_RECORDS SUPPLIED:_
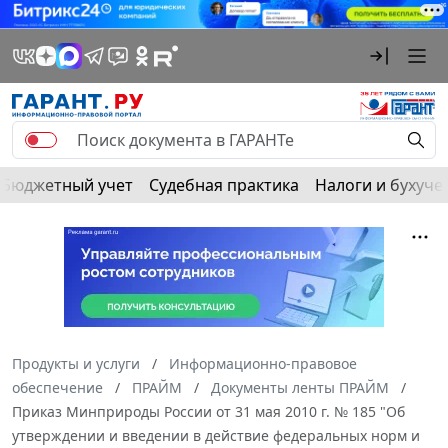
Бюджетный учет
Судебная практика
Налоги и бухуче
Продукты и услуги
Информационно-правовое
обеспечение
ПРАЙМ
Документы ленты ПРАЙМ
Приказ Минприроды России от 31 мая 2010 г. № 185 "Об
утверждении и введении в действие федеральных норм и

_EXERCISE DESCRIPTION:_ Reproduce the records exactly, images excluded.

_RESPONSE TO THE TASK:_
Бюджетный учет
Судебная практика
Налоги и бухуче
Продукты и услуги
Информационно-правовое
обеспечение
ПРАЙМ
Документы ленты ПРАЙМ
Приказ Минприроды России от 31 мая 2010 г. № 185 "Об
утверждении и введении в действие федеральных норм и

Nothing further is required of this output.